原文抜粋 ->
◆ ◆ ◆ ◆ ◆

ごんぶねーしょん7

「おつい(お汁)」がどう工夫しても西門の味にならないと
がっかりしためいこ。

静さんからなにか情報でもと
話を聞きに行く。

静さんなら作っていただろうと思ったがなかなか
思うような情報が得られない。

昔、和枝さんと一緒に台所に立ったこともありましたよね。

昔なぁ~~。
一緒に団子作ったこともあったな。
はい・・。めいこはメモを取ろうとした。

団子丸めて二人で黄粉の上をころころところがし
とってん。
はいっ・・・(メモメモ)・・

そしたら、「お静さんは団子ころがすの
おじょうずでんなぁ。うちの父をころがすの
かんたんでしたやろ。」
て…いわれてなぁ・・・

はい

うちはな、あのひとにせがまれてせがまれて
この家にはいってんで。

◆ ◆ ◆ ◆ ◆

データ ->
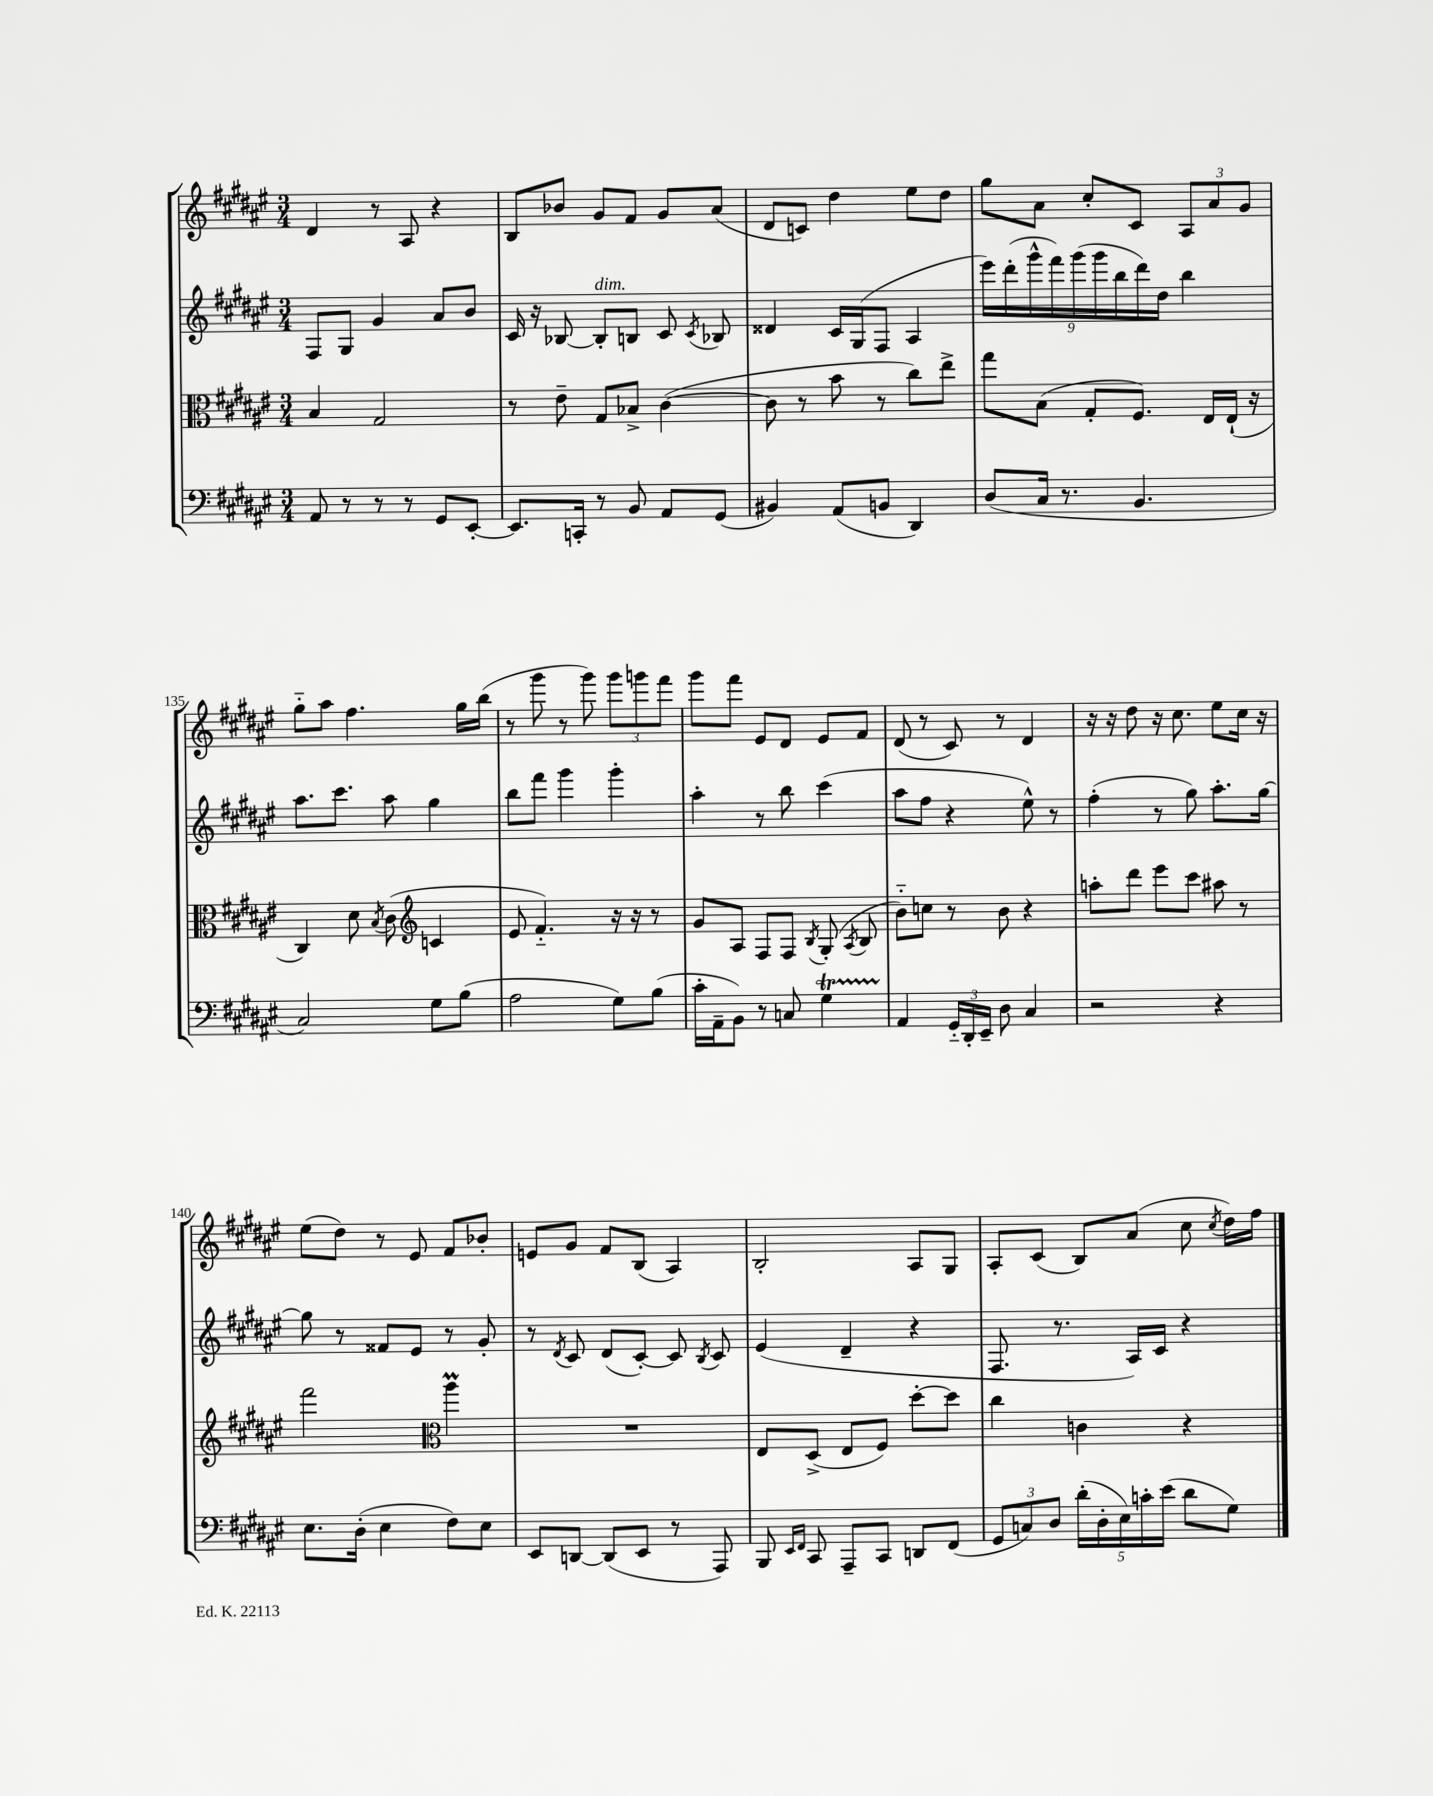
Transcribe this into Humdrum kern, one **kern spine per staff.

◆ ◆ ◆ ◆ ◆

課題 ->
1. 原文抜粋で、静さんが昔和枝さんと一緒に作ったと話しているものは何ですか。
2. 原文抜粋のうち、「昔、和枝さんと一緒に台所に立ったこともありましたよね。」から「かんたんでしたやろ。」」までの部分を書き写してください。

解答 ->
1. 団子です。

2.
昔、和枝さんと一緒に台所に立ったこともありましたよね。

昔なぁ~~。
一緒に団子作ったこともあったな。
はい・・。めいこはメモを取ろうとした。

団子丸めて二人で黄粉の上をころころところがし
とってん。
はいっ・・・(メモメモ)・・

そしたら、「お静さんは団子ころがすの
おじょうずでんなぁ。うちの父をころがすの
かんたんでしたやろ。」